Наконец она заставила себя войти в кирпичный домик на улице Сен-Фердинанд. Она вышла оттуда растерянная, едва держась на ногах. Запах сохнувших над печкой пеленок и уборная без окна, куда входили из кухни, так потрясли ее, что ей чуть не стало дурно. «И за это просят шестнадцать долларов в месяц!» Она заметила также, что дневной свет проникал только в окна, смотревшие на улицу. Задние окна выходили в полутемный двор. «Шестнадцать долларов в месяц! — повторяла она про себя. — Это невозможно! Ничего не получится!»

И все же она вновь начала терпеливые расчеты. Роза-Анна твердо помнила крошечную сумму их годового дохода, основную часть которого составлял заработок Флорентины. Так же твердо была запечатлена в ее памяти и сумма необходимых расходов. Роза-Анна могла с точностью до одного цента сказать: «На этот месяц мне нужно столько-то». И при этом она обязательно добавила бы: «Чтобы свести концы с концами». Даже про себя никогда не забывала она добавить эту осторожную оговорку, ибо питала устойчивое недоверие к цифрам, свойственное всем людям из народа.
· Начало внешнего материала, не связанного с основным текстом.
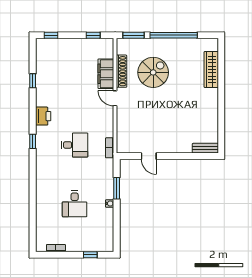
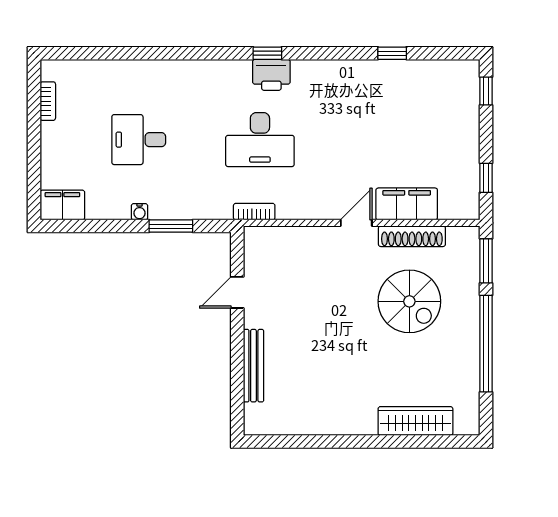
printer: (43, 116) -> (271, 75), moved
desk: (75, 145) -> (260, 140), width x1.37
bench: (205, 148) -> (253, 366), moved, width x1.36
filing cabinet: (106, 241) -> (62, 205), added
window: (90, 255) -> (34, 172), removed

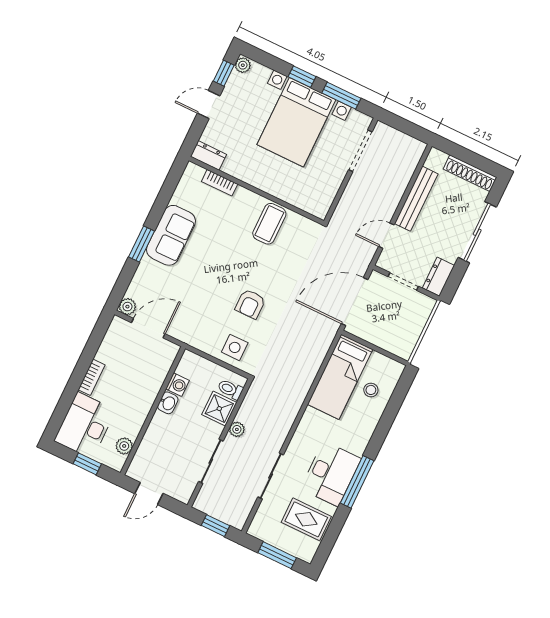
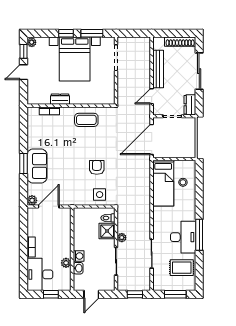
dresser: (208, 155) -> (60, 99), moved
coffee table: (269, 224) -> (86, 120), turned 90
sofa: (171, 235) -> (37, 166), moved
armchair: (250, 304) -> (97, 167), turned 180
washing machine: (177, 385) -> (79, 256), moved
washbasin: (168, 403) -> (78, 268), moved
plant: (124, 446) -> (66, 263), moved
Углубившись в свои мысли, упорно сражаясь с цифрами, она прошла мимо нескольких сдававшихся внаем домов, даже не взглянув на них. Она шла энергичным шагом, урезывая в уме тот или иной мелкий расход — только глаза выдавали при этом ее сожаление — и упорно сражаясь против общего итога, который все равно превышал их возможности. Порой Роза-Анна, сохранившая, несмотря ни на что, живое воображение, вырывалась из этого плена тревог, забот и чисел. И тогда она начинала по-детски наивно мечтать. Она представляла себе, что какой-то богатый дядюшка, которого она никогда не знала, умирает, оставляя ей большое состояние; она воображала, как находит туго набитый бумажник, который, конечно, честно возвращает хозяину и получает от него хорошее вознаграждение. Все это представилось ей так живо, что она взволнованно и внимательно осмотрела тротуар вокруг. Но тут же ей стало стыдно своих фантазий.